Ce n’est pas ce que vous croyez !
Les théories complotistes saturent nos écrans : des vérités alternatives tantôt saugrenues tantôt paranoïaques. Une rhétorique aux accents anticonformistes qui donne l’illusion d’une réflexion critique et surtout d’une parole intègre. Dès 1789, des théories conspirationnistes se multiplient sur les architectes en sous-main de la Révolution : les francs-maçons, les Lumières, les protestants, les IIluminaten de Bavière et autres maudits Anglais. Et si tout était de la faute à Voltaire ? Et pourquoi pas du duc d’Orléans, de Necker, de Weishaupt, de William Pitt aussi ? La main cachée obsède les esprits politiques de l’Ancien Régime comme ceux du xxie siècle. C’est ce que démontre brillamment dans son dernier livre l’historien Edmond Dziembowski, qui nous plonge jusqu’aux origines de cette fièvre :
« Les adeptes de la main cachée, hier comme aujourd’hui, ne sont dans leur majorité ni des imbéciles ni des fous. »

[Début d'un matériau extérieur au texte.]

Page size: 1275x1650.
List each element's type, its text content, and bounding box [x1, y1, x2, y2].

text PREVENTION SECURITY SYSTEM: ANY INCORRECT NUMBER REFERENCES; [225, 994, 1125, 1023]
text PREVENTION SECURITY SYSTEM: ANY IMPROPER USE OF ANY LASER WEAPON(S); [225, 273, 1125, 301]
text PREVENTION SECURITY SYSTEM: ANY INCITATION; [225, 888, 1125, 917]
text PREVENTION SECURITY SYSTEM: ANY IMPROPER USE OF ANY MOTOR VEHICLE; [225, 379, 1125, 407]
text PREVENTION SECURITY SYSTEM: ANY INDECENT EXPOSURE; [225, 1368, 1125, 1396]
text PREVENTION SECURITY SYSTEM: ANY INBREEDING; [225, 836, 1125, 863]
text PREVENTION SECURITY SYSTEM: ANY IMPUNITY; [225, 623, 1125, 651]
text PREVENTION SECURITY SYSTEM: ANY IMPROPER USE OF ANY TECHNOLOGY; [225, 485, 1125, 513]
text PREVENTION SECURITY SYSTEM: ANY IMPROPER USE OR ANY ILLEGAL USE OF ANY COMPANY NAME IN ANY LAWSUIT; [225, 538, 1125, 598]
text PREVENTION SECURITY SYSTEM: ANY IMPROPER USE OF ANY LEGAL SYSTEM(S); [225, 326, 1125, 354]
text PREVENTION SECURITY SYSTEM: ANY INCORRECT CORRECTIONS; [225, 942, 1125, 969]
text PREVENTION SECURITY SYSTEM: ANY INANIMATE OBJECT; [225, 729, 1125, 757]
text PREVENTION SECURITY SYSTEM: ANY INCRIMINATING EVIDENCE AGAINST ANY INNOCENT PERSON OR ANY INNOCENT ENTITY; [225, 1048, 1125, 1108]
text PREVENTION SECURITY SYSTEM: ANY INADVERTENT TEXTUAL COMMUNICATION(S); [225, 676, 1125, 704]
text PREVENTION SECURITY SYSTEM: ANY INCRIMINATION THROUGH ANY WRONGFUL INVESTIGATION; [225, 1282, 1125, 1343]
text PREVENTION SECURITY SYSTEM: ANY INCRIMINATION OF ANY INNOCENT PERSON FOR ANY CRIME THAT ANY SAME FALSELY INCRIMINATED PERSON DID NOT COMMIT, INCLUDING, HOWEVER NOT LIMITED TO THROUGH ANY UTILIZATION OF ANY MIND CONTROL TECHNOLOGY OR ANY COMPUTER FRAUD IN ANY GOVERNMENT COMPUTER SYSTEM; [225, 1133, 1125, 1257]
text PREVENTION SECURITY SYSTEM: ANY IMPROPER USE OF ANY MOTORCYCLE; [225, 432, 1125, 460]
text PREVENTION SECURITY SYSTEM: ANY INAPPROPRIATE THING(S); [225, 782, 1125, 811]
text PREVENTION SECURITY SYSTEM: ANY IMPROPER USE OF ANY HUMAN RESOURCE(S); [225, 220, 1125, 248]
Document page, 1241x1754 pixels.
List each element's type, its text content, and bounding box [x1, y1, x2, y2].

Si en effet nombre d’intellectuels pourtant brillants et même bienveillants se perdent dans des thèses farfelues, d’autres se compromettent dans la démence et la haine. Les charges de l’abbé Barruel contre la « machine criminelle » du jacobinisme qu’il accuse de tous les maux de la Révolution résonnent dans les discours antimaçonniques du collabo Bernard Faÿ. « L’une des toutes premières mesures du gouvernement de Vichy, le 13 août 1940, a été d’interdire les sociétés secrètes, terme faussement vague qui ne trompe personne sur la cible visée. »
Et, dans cette Main cachée. Une autre histoire de la Révolution française,
l’éminent professeur Dziembowski prédit au complotisme qui traverse les siècles « un riche avenir ».